Entre los valientes discursos que se pronunciaron en defensa del vapuleado pueblo judío –que felizmente incluyeron entonces tanto a los delegados europeos como a los americanos– brilló con luz propia el del sacerdote costarricense Benjamín Núñez, que dedicó su vida a la reconciliación entre la cristiandad y el pueblo judío.
Núñez fue rara avis en la ONU, ámbito en el que se reprendía la violación del espacio aéreo ugandés para rescatar a los rehenes en Entebe (1976) pero no el lanzamiento de misiles iraquíes sobre Tel Aviv (1991). Incluso el máximo acuerdo de paz para la región, el firmado entre Israel y Egipto en Camp David (1979), fue condenado por la ONU, cuyo artículo primero declara que sus objetivos son “mantener la paz y desarrollar relaciones amistosas entre los países”.
Cada Asamblea General anual engendraba más de 30 resoluciones antiisraelíes, y comités especiales se dedicaron al "problema palestino", el único pueblo del mundo cuya explícita y exclusiva defensa ha merecido la creación de organismos de la ONU.
Doscientos diez años después de la visión de Kant
Últimamente algunas luces parecen alumbrar el oscuro sendero de la ONU en lo que respecta a Israel. En la recepción que le ofreciera el presidente Moshé Katzav (15-3-05), Kofi Annan declaró: "Debemos corregir una larga anomalía que ha privado a Israel de participar plena e igualitariamente en la labor de la ONU" (es el único país que no ha tenido acceso a ningún grupo regional y que tiene vedado el acceso al Consejo de Seguridad). Pero la organización requiere de una profunda metamorfosis.

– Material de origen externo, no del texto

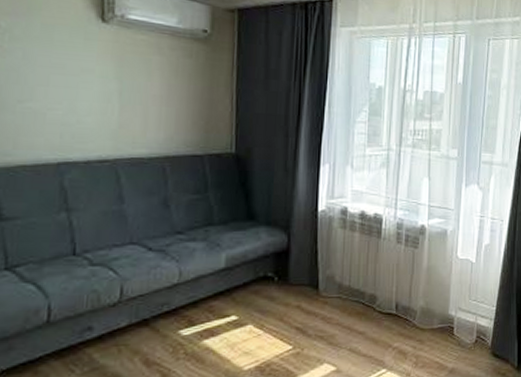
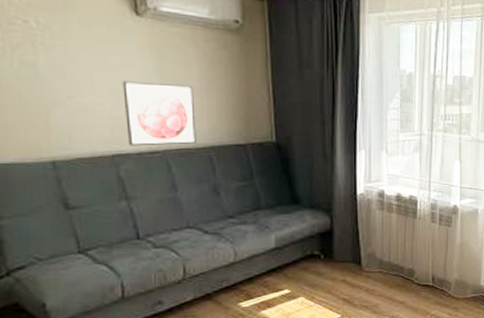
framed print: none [77,86,153,155] -> present [122,81,197,146]

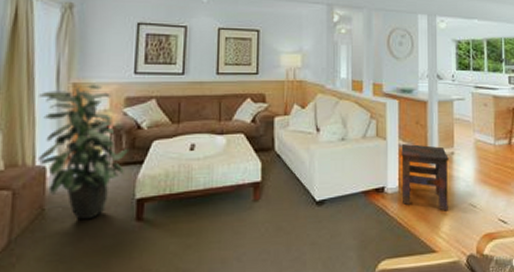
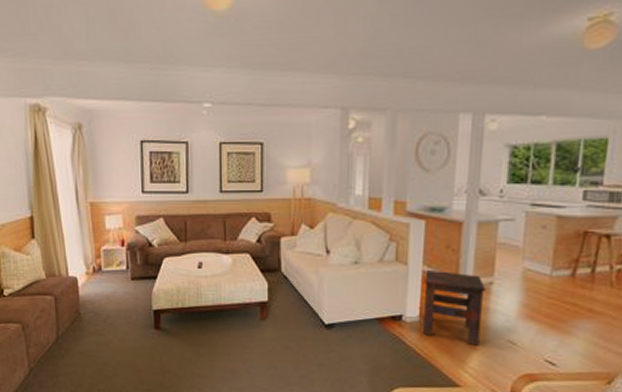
indoor plant: present [37,84,130,220] -> none [64,203,144,325]

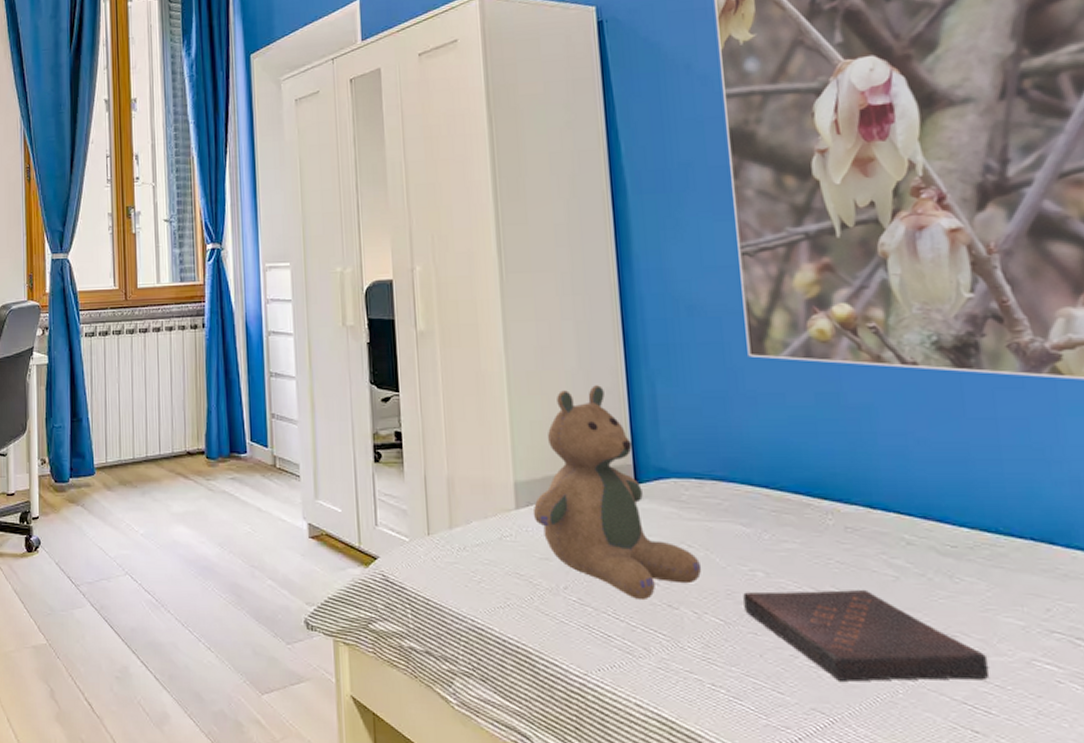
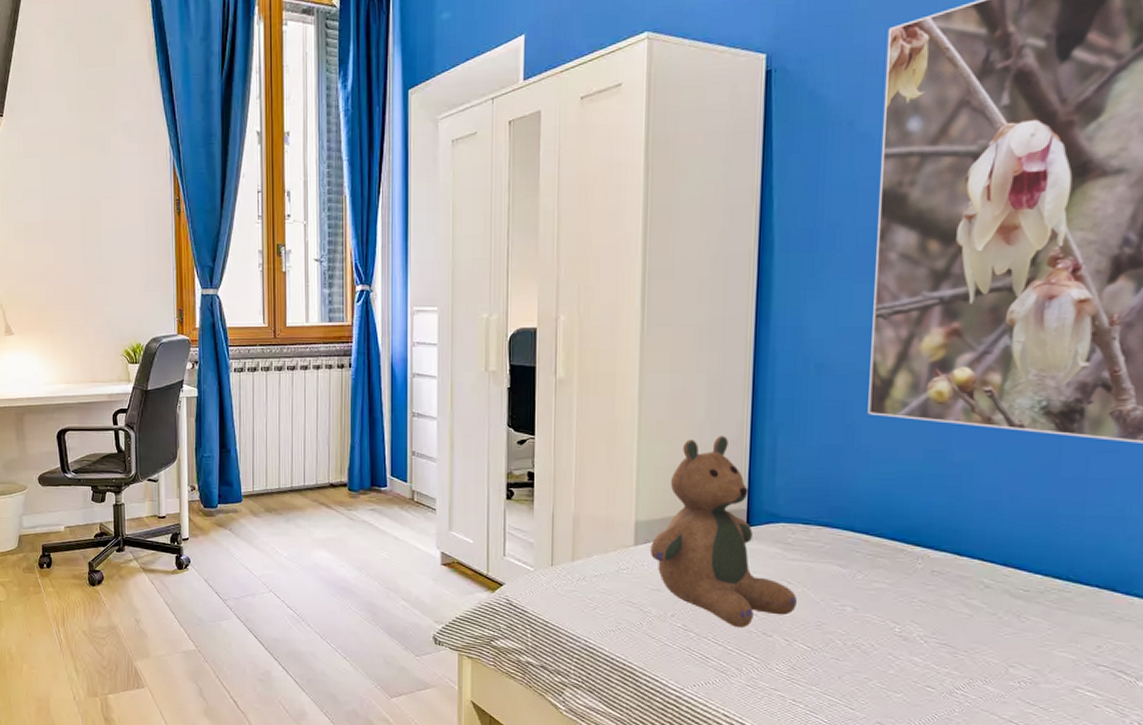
book: present [743,589,990,682] -> none [831,624,1038,703]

La devastación de la Gran Guerra llevó a las naciones enfrentadas a traducir en hechos la visión de "una federación de repúblicas" que sugirió Emanuel Kant en Paz Perpetua (1795). Por ello nació la Liga de las Naciones; estuvo en pie desde 1920 hasta 1946 y llegó a contar con 63 miembros, entre los que no estaba EEUU (fue precisamente el presidente Roosevelt quien, en 1941, tomó la iniciativa que llevó eventualmente a las Naciones Unidas –nombre que él mismo acuñara en 1942–, cuyo presupuesto está cubierto en una cuarta parte por EEUU).

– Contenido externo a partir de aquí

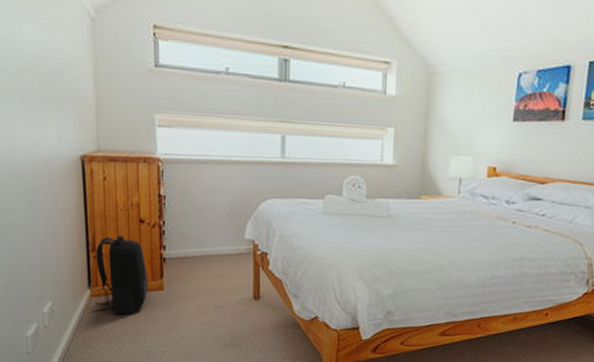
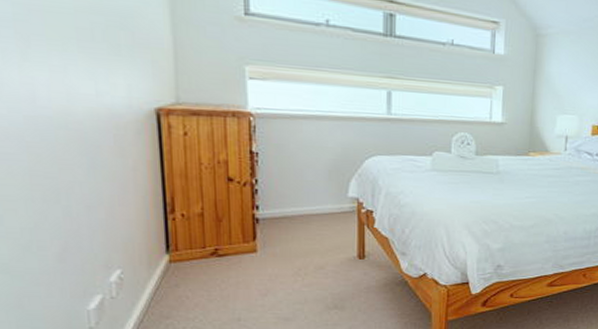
backpack: present [92,235,148,316] -> none [171,195,238,282]

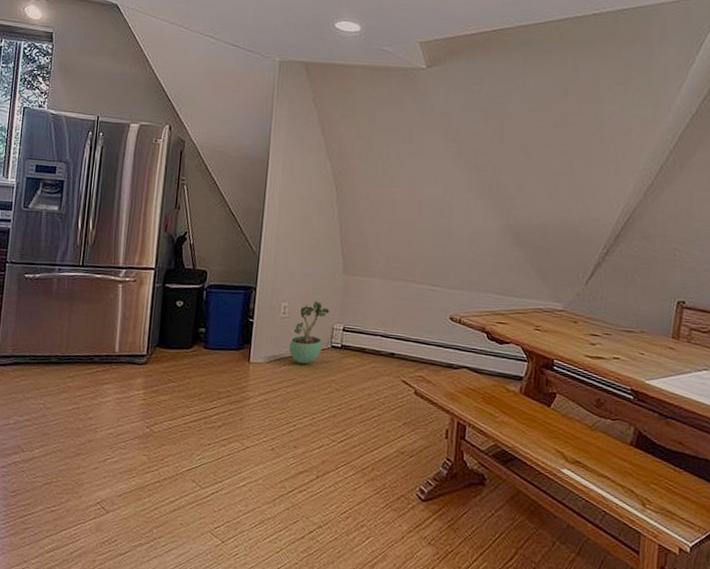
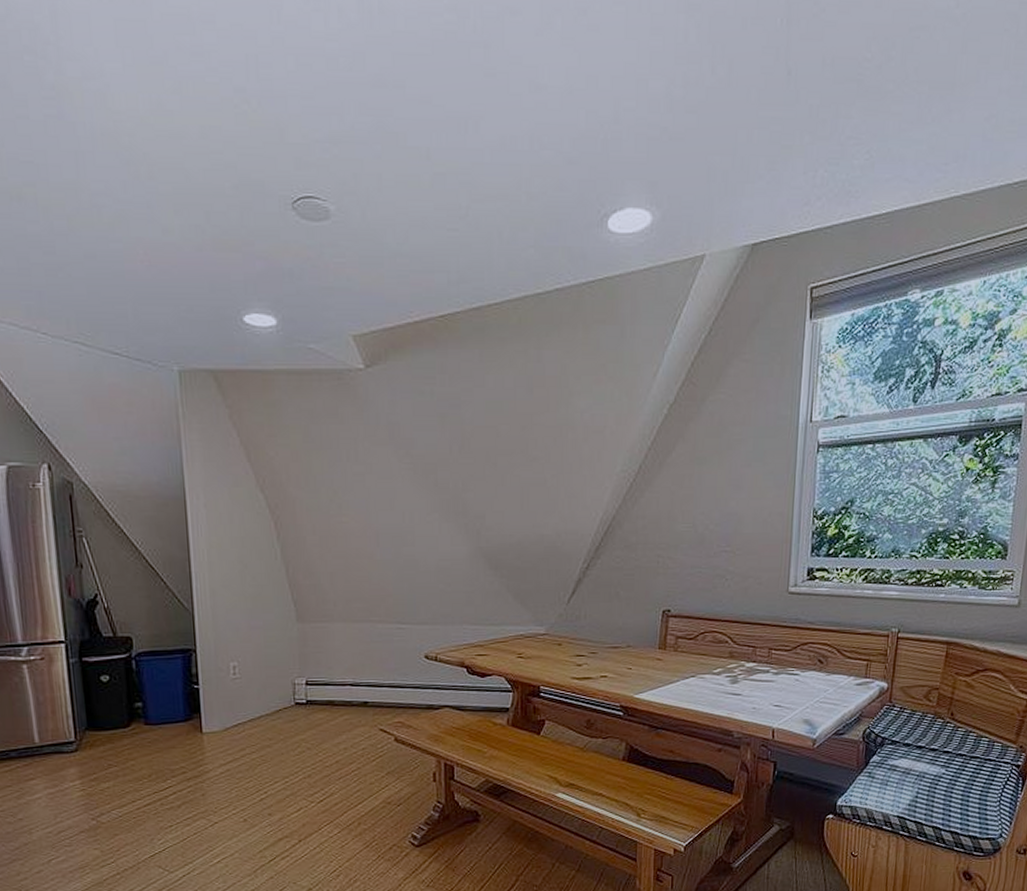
potted plant: present [289,301,330,364] -> none [246,656,287,727]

El fracaso de la Liga derivó de que no supo enfrentar la agresión alemana de la década de los 30 y, por lo tanto, en vez de cumplir el objeto para el que había sido creada: evitar la guerra, fue cómplice de su estallido. Del mismo modo, la Guerra de los Seis Días (1967) se precipitó cuando la ONU se sometió a la demanda del presidente egipcio, Naser, de que se retiraran las Fuerzas de Emergencia que estaban apostadas en Sinaí precisamente para evitar un enfrentamiento.
Una impotencia similar caracteriza a la ONU frente a la agresión islamista actual, y la organización continúa trabada por la índole no democrática de una buena parte de sus miembros.
Curiosamente, en la ONU no tiene importancia si el Estado miembro es una pujante democracia o una tiranía medieval. El representante del pueblo danés dialoga de igual a igual con el de Kim Jong Il, y el de los canadienses está en el mismo nivel que quienes representan a la familia Saúd o a Gadafi.
Pero en aras de la "paz perpetua" hace falta una animosa agrupación de Estados Democráticos que bregue por limitar en la ONU los beneficios de los delegados que en vez de representar a sus pueblos son portavoces de castas que han secuestrado violentamente a éstos. La ONU podría estimular la marcha mundial a la democracia si diera el ejemplo de dar prioridad a sus miembros democráticos. Después de todo, no es posible que la plataforma de "paz, derechos humanos, justicia, progreso social, tolerancia y unidad" sea cumplida por regímenes que no intentan siquiera aplicarla en sus propios países.
Vivimos la coyuntura propicia para la ONUD, ahora que las peores tiranías del mundo o bien ya no están (URSS, Sadam, los talibán, Arafat) o bien se hallan en retirada (Asad, los ayatolás, Sudán).
Gustavo D. Perednik es autor, entre otras obras, de La Judeofobia (Flor del Viento) y España descarrilada (Inédita Ediciones).